With a patrolman parked in a car outside waiting for my return, I shuffle through the aisles on automatic, grabbing the same foods I’ve always eaten. My standard disguise, a hat, glasses, and a good shave, serves me well enough to go unnoticed by the other store patrons. But it doesn’t diminish the cold spots on my shoulder blades, the eerie sensation of being watched by a pair of invisible eyes.
Every time I cross to another aisle, I notice the patrolman’s helmet has adjusted slightly. To keep me in sight.
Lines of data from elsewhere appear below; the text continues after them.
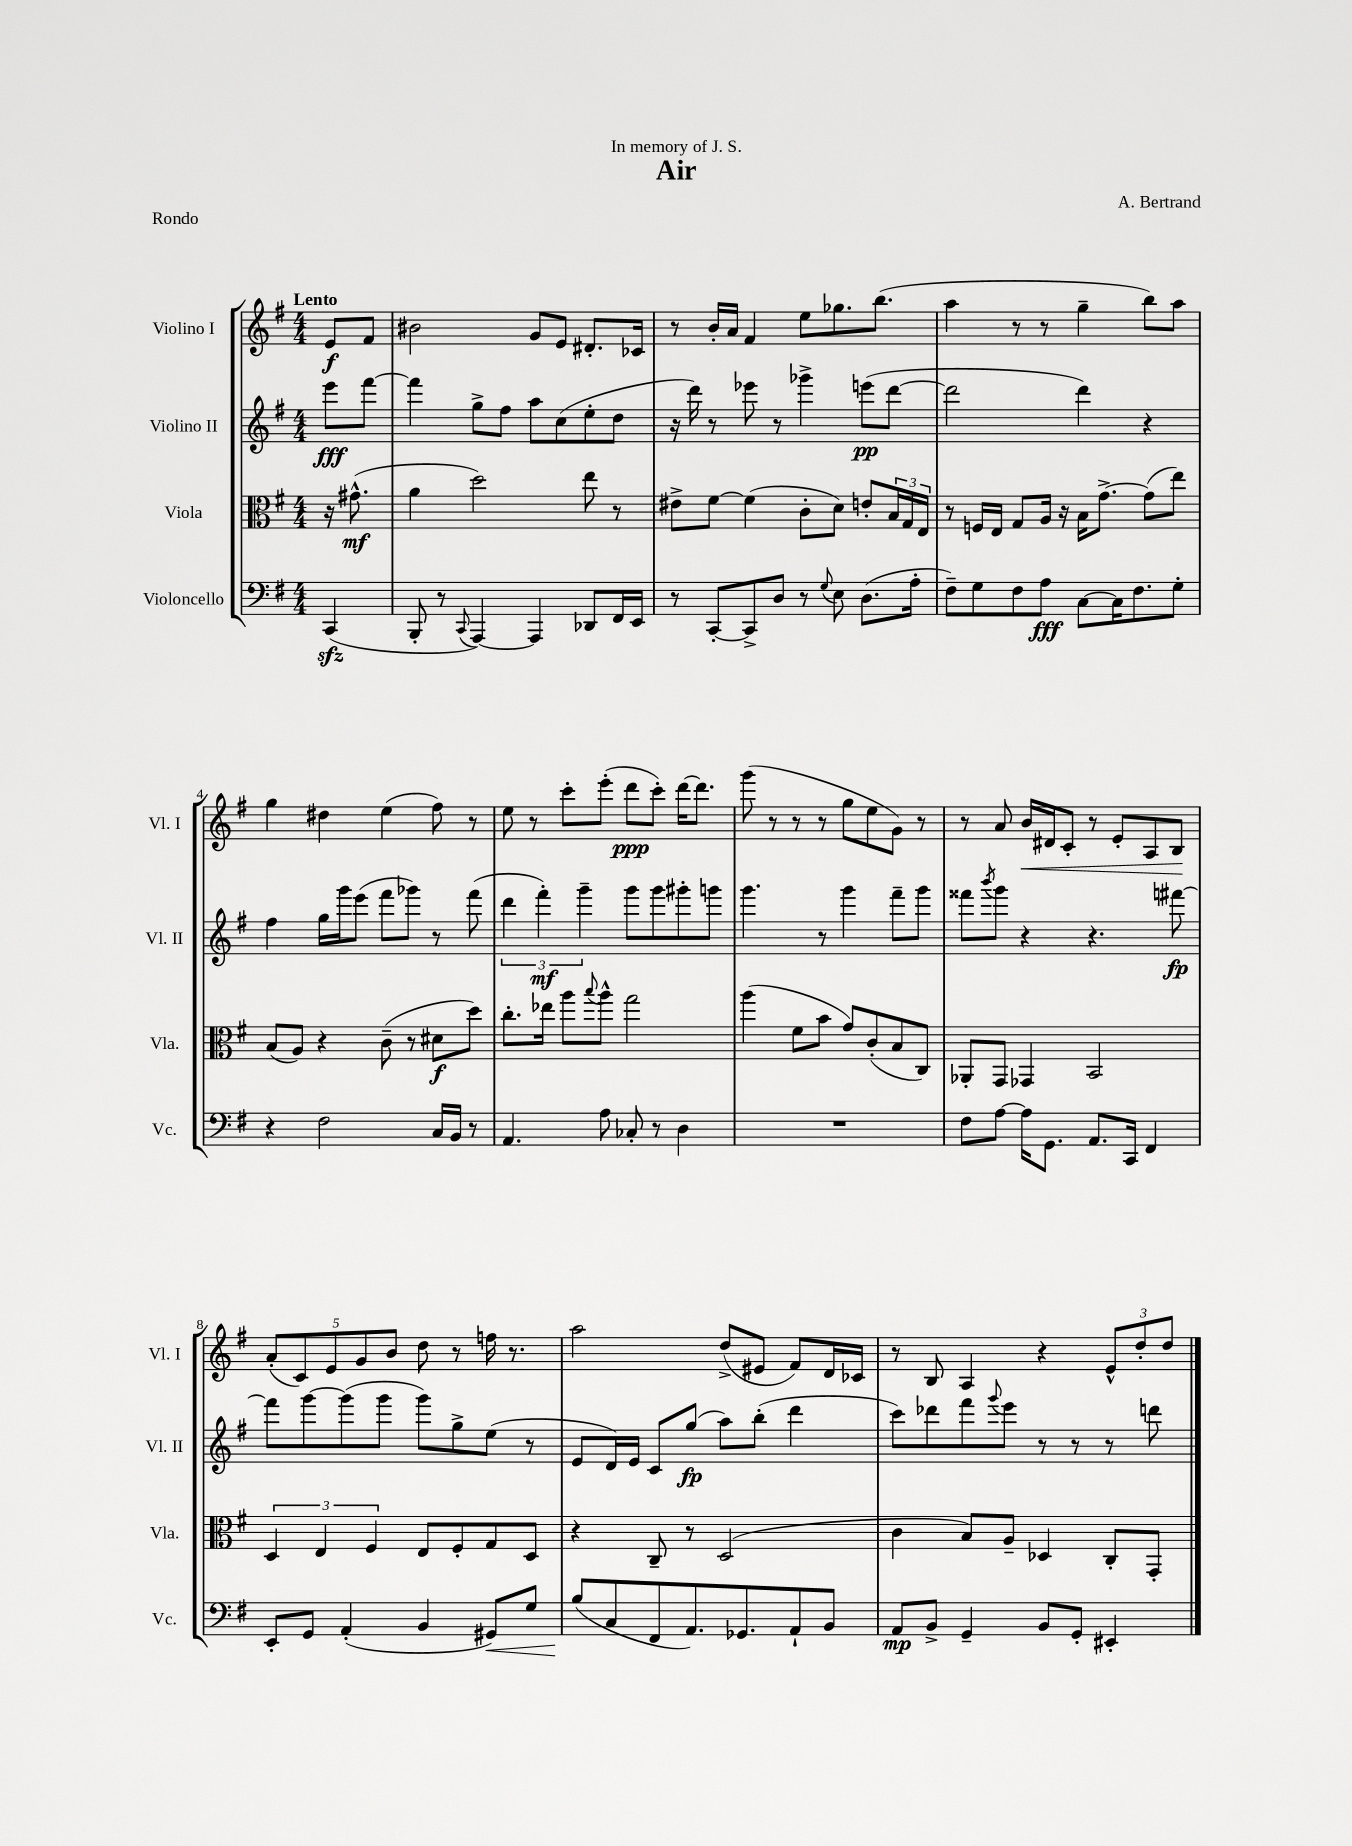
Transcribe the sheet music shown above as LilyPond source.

\header { title = "Air" composer = "A. Bertrand" dedication = "In memory of J. S." piece = "Rondo" }
<<
\new StaffGroup <<
\new Staff = "s0" \with { instrumentName = "Violino I" shortInstrumentName = "Vl. I" } {
    \clef treble \key g \major \numericTimeSignature \time 4/4 \partial 4 \tempo "Lento"
    e'8\f fis'8 |
    bis'2 g'8 e'8 dis'8.-. ces'16 |
    r8 b'16-. a'16 fis'4 e''8 ges''8. b''8.( |
    a''4 r8 r8 g''4-- b''8) a''8 |
    g''4 dis''4 e''4( fis''8) r8 |
    e''8 r8 c'''8-. e'''8-.( d'''8\ppp c'''8-.) d'''16~ d'''8. |
    g'''8( r8 r8 r8 g''8 e''8 g'8) r8 |
    r8 a'8 b'16\< dis'16 c'8-. r8 e'8-. a8 b8\! |
    \tuplet 5/4 { a'8-.( c'8) e'8 g'8 b'8 } d''8 r8 f''16 r8. |
    a''2 d''8->( eis'8 fis'8) d'16 ces'16 |
    r8 b8 a4 r4 \tuplet 3/2 { e'8-^ d''8-. d''8 } \bar "|." |
}
\new Staff = "s1" \with { instrumentName = "Violino II" shortInstrumentName = "Vl. II" } {
    \clef treble \key g \major \numericTimeSignature \time 4/4 \partial 4
    e'''8\fff fis'''8~ |
    fis'''4 g''8-> fis''8 a''8 c''8( e''8-. d''8 |
    r16 d'''16) r8 ees'''8 r8 ges'''4-> e'''8\pp( d'''8~ |
    d'''2 d'''4) r4 |
    fis''4 g''16 g'''16 e'''8( fis'''8 ges'''8) r8 fis'''8( |
    \tuplet 3/2 { d'''4 fis'''4-.\mf) g'''4-- } g'''8 g'''8 gis'''8-. g'''8 |
    g'''4. r8 g'''4 fis'''8-- g'''8 |
    fisis'''8 \acciaccatura { b'''8 } g'''8 r4 r4. fis'''8~\fp |
    fis'''8 g'''8~ g'''8( g'''8 g'''8) g''8-> e''8( r8 |
    e'8 d'16) e'16 c'8 g''8\fp( a''8) b''8-.( d'''4 |
    c'''8) des'''8 fis'''8 \appoggiatura { g'''8 } e'''8 r8 r8 r8 d'''8 \bar "|." |
}
\new Staff = "s2" \with { instrumentName = "Viola" shortInstrumentName = "Vla." } {
    \clef alto \key g \major \numericTimeSignature \time 4/4 \partial 4
    r16 gis'8.-^\mf( |
    a'4 d''2) e''8 r8 |
    eis'8-> fis'8~ fis'4( c'8-. d'8) e'8-. \tuplet 3/2 { b16 g16 e16 } |
    r8 f16 e16 g8 a16 r16 b16 g'8.~-> g'8( e''8) |
    b8( a8) r4 c'8--( r8 dis'8\f d''8) |
    c''8.-. ees''16 a''8 \appoggiatura { b''8 } a''8-^ g''2 |
    a''4( fis'8 b'8 g'8) c'8-.( b8 c8) |
    aes,8-. g,8 ges,4 b,2 |
    \tuplet 3/2 { d4 e4 fis4 } e8 fis8-. g8 d8 |
    r4 c8-- r8 d2( |
    c'4 b8) a8-- des4 c8-. g,8-. \bar "|." |
}
\new Staff = "s3" \with { instrumentName = "Violoncello" shortInstrumentName = "Vc." } {
    \clef bass \key g \major \numericTimeSignature \time 4/4 \partial 4
    c,4\sfz( |
    b,,8-. r8 \appoggiatura { c,8 } a,,4~) a,,4 des,8 fis,16 e,16 |
    r8 c,8~-. c,8-> d8 r8 \appoggiatura { g8 } e8 d8.( a16-. |
    fis8--) g8 fis8 a8\fff c8~ c16 fis8. g8-. |
    r4 fis2 c16 b,16 r8 |
    a,4. a8 ces8-. r8 d4 |
    R1 |
    fis8 a8~ a16 g,8. a,8. c,16 fis,4 |
    e,8-. g,8 a,4-.( b,4 gis,8\<) g8 |
    b8\!( c8 fis,8 a,8.) ges,8. a,8-! b,8 |
    a,8\mp b,8-> g,4-- b,8 g,8-. eis,4-. \bar "|." |
}
>>
>>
Howard has displayed increasing distrust of me since our confrontation three weeks ago.
When I reach the meat section along the backmost wall, I position myself in the corner, where the patrolman can’t watch me and where the store’s camera, which Howard has no doubt hacked, can’t perceive me. The protected burner phone I ordered two weeks ago, disguised as a computer replacement part, feels heavy in my hand. It is heavy. I’ve gotten so used to flex tablets. I haven’t held a cell phone in more than a decade.
But despite its age, it works. I dial the first number in my contacts and wait for the man on the other end to answer. When he does, expletives stream from his mouth. "You motherfucker! You didn’t tell me this bastard was some fucking super soldier."